• **EXERCISE OBJECTIVE**:
All of the data below should be written out exactly.

• **DATASET CONTENT**:

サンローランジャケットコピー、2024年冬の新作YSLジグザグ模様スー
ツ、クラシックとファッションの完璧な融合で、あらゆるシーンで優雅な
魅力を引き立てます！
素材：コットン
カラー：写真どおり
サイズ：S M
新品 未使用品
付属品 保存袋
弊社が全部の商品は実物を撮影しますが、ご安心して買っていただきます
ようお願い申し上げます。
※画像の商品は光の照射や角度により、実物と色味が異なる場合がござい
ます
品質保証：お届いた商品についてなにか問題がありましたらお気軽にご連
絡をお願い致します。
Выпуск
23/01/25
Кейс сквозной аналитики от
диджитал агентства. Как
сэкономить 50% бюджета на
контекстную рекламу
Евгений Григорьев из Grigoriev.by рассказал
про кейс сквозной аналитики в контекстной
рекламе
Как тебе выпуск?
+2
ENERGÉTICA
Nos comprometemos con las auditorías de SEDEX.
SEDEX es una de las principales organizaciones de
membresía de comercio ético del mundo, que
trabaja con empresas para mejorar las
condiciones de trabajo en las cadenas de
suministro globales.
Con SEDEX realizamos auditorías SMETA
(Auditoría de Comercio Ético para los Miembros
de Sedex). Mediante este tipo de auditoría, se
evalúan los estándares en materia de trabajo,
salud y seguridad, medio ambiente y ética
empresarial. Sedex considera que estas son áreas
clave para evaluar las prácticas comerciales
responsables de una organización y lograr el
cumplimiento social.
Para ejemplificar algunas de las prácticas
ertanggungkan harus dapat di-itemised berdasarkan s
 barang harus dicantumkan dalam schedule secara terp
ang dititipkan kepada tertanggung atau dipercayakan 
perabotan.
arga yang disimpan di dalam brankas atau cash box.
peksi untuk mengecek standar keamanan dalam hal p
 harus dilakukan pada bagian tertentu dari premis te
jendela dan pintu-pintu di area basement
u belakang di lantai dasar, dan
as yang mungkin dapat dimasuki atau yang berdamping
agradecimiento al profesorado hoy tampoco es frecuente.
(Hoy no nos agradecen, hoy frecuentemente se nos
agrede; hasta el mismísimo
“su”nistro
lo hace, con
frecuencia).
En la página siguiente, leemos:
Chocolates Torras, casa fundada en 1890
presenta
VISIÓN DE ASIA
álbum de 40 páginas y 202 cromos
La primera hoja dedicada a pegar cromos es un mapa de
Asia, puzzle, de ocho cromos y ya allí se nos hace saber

• **SOLUTION TO THIS EXERCISE**:
サンローランジャケットコピー、2024年冬の新作YSLジグザグ模様スー
ツ、クラシックとファッションの完璧な融合で、あらゆるシーンで優雅な
魅力を引き立てます！
素材：コットン
カラー：写真どおり
サイズ：S M
新品 未使用品
付属品 保存袋
弊社が全部の商品は実物を撮影しますが、ご安心して買っていただきます
ようお願い申し上げます。
※画像の商品は光の照射や角度により、実物と色味が異なる場合がござい
ます
品質保証：お届いた商品についてなにか問題がありましたらお気軽にご連
絡をお願い致します。
Выпуск
23/01/25
Кейс сквозной аналитики от
диджитал агентства. Как
сэкономить 50% бюджета на
контекстную рекламу
Евгений Григорьев из Grigoriev.by рассказал
про кейс сквозной аналитики в контекстной
рекламе
Как тебе выпуск?
+2
ENERGÉTICA
Nos comprometemos con las auditorías de SEDEX.
SEDEX es una de las principales organizaciones de
membresía de comercio ético del mundo, que
trabaja con empresas para mejorar las
condiciones de trabajo en las cadenas de
suministro globales.
Con SEDEX realizamos auditorías SMETA
(Auditoría de Comercio Ético para los Miembros
de Sedex). Mediante este tipo de auditoría, se
evalúan los estándares en materia de trabajo,
salud y seguridad, medio ambiente y ética
empresarial. Sedex considera que estas son áreas
clave para evaluar las prácticas comerciales
responsables de una organización y lograr el
cumplimiento social.
Para ejemplificar algunas de las prácticas
ertanggungkan harus dapat di-itemised berdasarkan s
 barang harus dicantumkan dalam schedule secara terp
ang dititipkan kepada tertanggung atau dipercayakan 
perabotan.
arga yang disimpan di dalam brankas atau cash box.
peksi untuk mengecek standar keamanan dalam hal p
 harus dilakukan pada bagian tertentu dari premis te
jendela dan pintu-pintu di area basement
u belakang di lantai dasar, dan
as yang mungkin dapat dimasuki atau yang berdamping
agradecimiento al profesorado hoy tampoco es frecuente.
(Hoy no nos agradecen, hoy frecuentemente se nos
agrede; hasta el mismísimo
“su”nistro
lo hace, con
frecuencia).
En la página siguiente, leemos:
Chocolates Torras, casa fundada en 1890
presenta
VISIÓN DE ASIA
álbum de 40 páginas y 202 cromos
La primera hoja dedicada a pegar cromos es un mapa de
Asia, puzzle, de ocho cromos y ya allí se nos hace saber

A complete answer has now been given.